(Transcribed page contents)
Start of Block

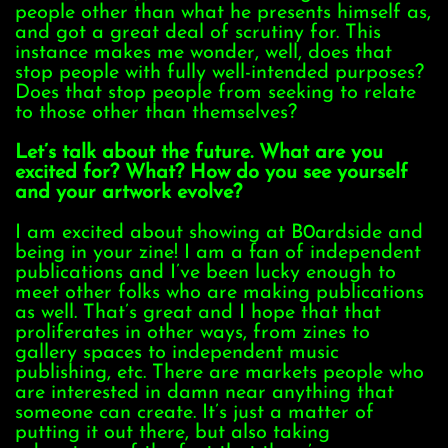
people other than what he presents himself as,
and got a great deal of scrutiny for. This
instance makes me wonder, well, does that
stop people with fully well-intended purposes?
Does that stop people from seeking to relate
to those other than themselves?
Let’s talk about the future. What are you
excited for? What? How do you see yourself
and your artwork evolve?
I am excited about showing at B0ardside and
being in your zine! I am a fan of independent
publications and I’ve been lucky enough to
meet other folks who are making publications
as well. That’s great and I hope that that
proliferates in other ways, from zines to
gallery spaces to independent music
publishing, etc. There are markets people who
are interested in damn near anything that
someone can create. It’s just a matter of
putting it out there, but also taking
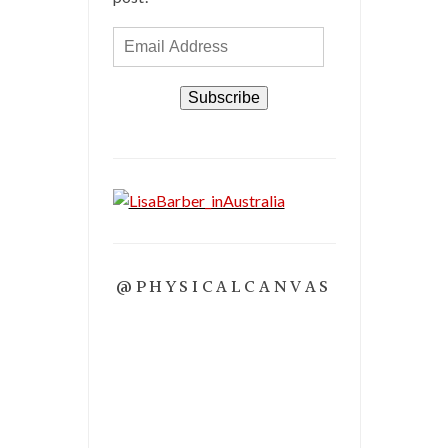
Email
Address
Subscribe
@PHYSICALCANVAS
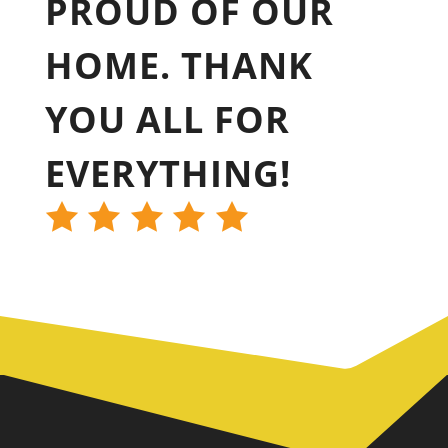
PROUD OF OUR
HOME. THANK
YOU ALL FOR
EVERYTHING!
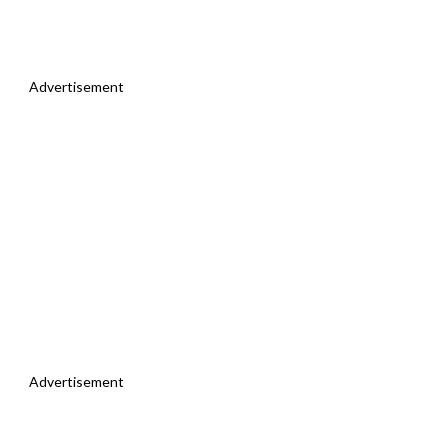
Advertisement
Advertisement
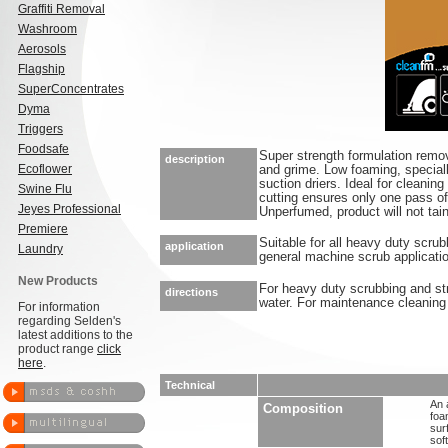
Graffiti Removal
Washroom
Aerosols
Flagship
SuperConcentrates
Dyma
Triggers
Foodsafe
Super strength formulation remo
description
Ecoflower
and grime. Low foaming, special
suction driers. Ideal for cleanin
Swine Flu
cutting ensures only one pass of
Jeyes Professional
Unperfumed, product will not tain
Premiere
Suitable for all heavy duty scru
application
Laundry
general machine scrub applicati
New Products
For heavy duty scrubbing and stri
directions
water. For maintenance cleaning d
For information
regarding Selden's
latest additions to the
product range
click
here
.
Technical
An 
Composition
foa
sur
sof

End of Block

## [BRIEF]
Copy out every line of the data that includes "well".

## [SOLUTION TO THIS EXERCISE]
instance makes me wonder, well, does that
stop people with fully well-intended purposes?
as well. That’s great and I hope that that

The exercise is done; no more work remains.